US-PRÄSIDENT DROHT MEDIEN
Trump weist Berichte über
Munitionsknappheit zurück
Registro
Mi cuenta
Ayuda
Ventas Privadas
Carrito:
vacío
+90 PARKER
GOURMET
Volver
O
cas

┄┄┄┄┄┄

Would you transcribe every entry exactly, leaving nothing out?

US-PRÄSIDENT DROHT MEDIEN
Trump weist Berichte über
Munitionsknappheit zurück
Registro
Mi cuenta
Ayuda
Ventas Privadas
Carrito:
vacío
+90 PARKER
GOURMET
Volver
O
cas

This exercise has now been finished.